7. A log collection device, comprising:

the first acquisition module is used for acquiring preset configuration parameters and a first Java section class, generating a first annotation of the preset configuration parameters and storing the first annotation into a log;

The first generation module is used for initializing a first Java integration package based on the preset configuration parameters and the first Java section class to generate a second Java integration package;

the second acquisition module acquires a first byte code corresponding to the code of the first Java section class;

the second generation module is used for enhancing the first byte code based on the second Java integrated package, generating a second byte code, generating a second annotation of the second byte code and storing the second annotation into a log, wherein the second byte code is used for intercepting data according to the preset configuration parameters;

the third generation module is used for generating a second Java section class corresponding to the second byte code according to the second byte code, generating a third annotation of the second Java section class and storing the third annotation in a log; and

and the storage module is used for asynchronously storing the log into the database.

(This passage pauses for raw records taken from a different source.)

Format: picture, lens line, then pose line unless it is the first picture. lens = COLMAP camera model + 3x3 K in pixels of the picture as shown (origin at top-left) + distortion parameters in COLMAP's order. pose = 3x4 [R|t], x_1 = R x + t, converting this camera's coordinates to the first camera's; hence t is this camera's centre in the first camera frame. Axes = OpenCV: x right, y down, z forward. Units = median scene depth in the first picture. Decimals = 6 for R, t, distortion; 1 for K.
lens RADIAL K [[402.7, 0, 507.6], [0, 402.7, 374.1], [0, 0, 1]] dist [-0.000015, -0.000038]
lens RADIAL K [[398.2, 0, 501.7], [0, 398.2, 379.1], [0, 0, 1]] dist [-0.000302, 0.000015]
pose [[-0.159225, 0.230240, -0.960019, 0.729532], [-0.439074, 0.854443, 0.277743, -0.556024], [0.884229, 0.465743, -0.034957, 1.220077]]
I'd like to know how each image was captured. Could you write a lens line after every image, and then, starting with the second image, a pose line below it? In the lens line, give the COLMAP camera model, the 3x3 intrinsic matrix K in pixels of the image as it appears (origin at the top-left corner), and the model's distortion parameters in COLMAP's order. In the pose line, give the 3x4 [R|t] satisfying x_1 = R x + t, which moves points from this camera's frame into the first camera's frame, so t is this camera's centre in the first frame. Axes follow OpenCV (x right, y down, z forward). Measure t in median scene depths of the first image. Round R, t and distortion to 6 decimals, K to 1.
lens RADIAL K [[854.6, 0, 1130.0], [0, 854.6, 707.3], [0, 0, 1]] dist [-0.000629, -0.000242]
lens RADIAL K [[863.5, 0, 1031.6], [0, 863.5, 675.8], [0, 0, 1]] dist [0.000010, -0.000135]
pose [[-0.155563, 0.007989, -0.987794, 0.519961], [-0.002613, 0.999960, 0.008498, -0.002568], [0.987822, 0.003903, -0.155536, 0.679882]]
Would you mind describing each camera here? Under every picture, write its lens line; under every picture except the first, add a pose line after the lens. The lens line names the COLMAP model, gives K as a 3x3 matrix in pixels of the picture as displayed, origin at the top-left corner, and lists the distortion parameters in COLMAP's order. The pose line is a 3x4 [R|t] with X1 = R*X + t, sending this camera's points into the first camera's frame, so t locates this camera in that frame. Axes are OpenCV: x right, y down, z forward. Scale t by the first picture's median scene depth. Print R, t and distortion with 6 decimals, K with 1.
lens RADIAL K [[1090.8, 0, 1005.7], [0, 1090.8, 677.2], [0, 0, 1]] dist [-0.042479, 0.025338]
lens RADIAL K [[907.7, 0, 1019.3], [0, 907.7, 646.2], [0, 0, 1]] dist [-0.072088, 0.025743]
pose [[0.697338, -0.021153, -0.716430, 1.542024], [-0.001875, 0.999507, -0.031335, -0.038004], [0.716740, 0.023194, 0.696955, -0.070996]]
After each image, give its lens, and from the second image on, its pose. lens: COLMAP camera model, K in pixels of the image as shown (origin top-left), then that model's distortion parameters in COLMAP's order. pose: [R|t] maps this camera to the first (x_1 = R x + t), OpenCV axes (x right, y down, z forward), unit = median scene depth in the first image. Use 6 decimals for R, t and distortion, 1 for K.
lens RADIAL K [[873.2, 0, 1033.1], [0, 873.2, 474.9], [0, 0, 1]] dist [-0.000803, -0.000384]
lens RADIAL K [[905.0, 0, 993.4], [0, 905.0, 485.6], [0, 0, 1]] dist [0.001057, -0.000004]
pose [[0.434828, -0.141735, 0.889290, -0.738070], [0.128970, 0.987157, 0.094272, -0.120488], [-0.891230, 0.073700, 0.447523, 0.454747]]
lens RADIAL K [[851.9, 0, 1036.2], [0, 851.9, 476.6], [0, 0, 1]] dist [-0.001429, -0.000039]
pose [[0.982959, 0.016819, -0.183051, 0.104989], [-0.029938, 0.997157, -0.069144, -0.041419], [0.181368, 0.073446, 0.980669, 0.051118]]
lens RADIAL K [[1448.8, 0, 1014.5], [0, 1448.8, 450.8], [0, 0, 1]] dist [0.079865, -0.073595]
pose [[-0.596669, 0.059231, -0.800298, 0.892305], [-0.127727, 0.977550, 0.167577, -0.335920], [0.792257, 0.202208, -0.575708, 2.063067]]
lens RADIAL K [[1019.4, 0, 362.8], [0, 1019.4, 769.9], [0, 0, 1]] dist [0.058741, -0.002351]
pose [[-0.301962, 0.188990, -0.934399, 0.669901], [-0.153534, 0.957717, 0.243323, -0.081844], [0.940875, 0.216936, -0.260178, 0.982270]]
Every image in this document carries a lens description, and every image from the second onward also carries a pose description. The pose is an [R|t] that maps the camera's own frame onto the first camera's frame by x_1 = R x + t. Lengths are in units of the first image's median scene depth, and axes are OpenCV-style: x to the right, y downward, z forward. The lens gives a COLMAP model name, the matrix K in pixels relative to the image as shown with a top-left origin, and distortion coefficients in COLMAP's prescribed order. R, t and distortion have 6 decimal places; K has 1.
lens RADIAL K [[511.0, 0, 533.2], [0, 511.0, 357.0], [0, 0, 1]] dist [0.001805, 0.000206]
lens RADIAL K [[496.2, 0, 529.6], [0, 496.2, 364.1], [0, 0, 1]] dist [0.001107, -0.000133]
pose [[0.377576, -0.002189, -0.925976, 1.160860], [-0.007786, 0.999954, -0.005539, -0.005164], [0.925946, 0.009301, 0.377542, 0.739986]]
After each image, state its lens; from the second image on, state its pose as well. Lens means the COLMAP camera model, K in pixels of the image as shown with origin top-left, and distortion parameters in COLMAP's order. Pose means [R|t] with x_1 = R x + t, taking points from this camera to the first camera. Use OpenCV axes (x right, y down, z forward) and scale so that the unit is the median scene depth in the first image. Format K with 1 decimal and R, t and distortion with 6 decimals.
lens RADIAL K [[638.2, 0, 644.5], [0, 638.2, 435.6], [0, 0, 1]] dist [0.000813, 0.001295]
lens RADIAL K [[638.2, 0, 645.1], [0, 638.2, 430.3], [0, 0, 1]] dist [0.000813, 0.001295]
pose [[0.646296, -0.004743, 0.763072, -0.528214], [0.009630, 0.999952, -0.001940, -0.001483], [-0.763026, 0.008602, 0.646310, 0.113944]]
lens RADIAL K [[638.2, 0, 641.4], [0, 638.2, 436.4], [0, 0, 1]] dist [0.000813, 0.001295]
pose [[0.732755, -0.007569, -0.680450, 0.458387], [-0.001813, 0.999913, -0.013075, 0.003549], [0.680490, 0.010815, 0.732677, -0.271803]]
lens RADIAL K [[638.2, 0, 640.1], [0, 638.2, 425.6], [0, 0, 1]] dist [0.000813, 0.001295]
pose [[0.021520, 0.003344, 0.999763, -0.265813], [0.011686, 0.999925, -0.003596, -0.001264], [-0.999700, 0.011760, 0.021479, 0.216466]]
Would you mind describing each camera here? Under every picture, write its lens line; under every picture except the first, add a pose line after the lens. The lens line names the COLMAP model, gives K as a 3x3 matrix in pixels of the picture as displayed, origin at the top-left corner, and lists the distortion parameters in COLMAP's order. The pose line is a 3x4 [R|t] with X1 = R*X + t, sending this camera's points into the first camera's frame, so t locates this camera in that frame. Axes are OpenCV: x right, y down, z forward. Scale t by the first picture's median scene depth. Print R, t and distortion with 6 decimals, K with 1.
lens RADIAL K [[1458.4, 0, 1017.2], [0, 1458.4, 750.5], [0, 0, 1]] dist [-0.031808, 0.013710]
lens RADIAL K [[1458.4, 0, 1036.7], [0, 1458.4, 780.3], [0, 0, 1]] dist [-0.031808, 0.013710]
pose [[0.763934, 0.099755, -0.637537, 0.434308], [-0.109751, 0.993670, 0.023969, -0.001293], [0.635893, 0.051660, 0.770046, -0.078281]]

8. An electronic device, comprising:

one or a processor;

a storage device for storing one or a program,

wherein the one or program, when executed by the one or processor, causes the one or processor to perform the method of any of claims 1-6.

9. A computer readable storage medium having stored thereon executable instructions which when executed by a processor cause the processor to perform the method of any of claims 1 to 6.

10. A computer program product comprising a computer program which, when executed by a processor, implements the method according to any one of claims 1 to 6.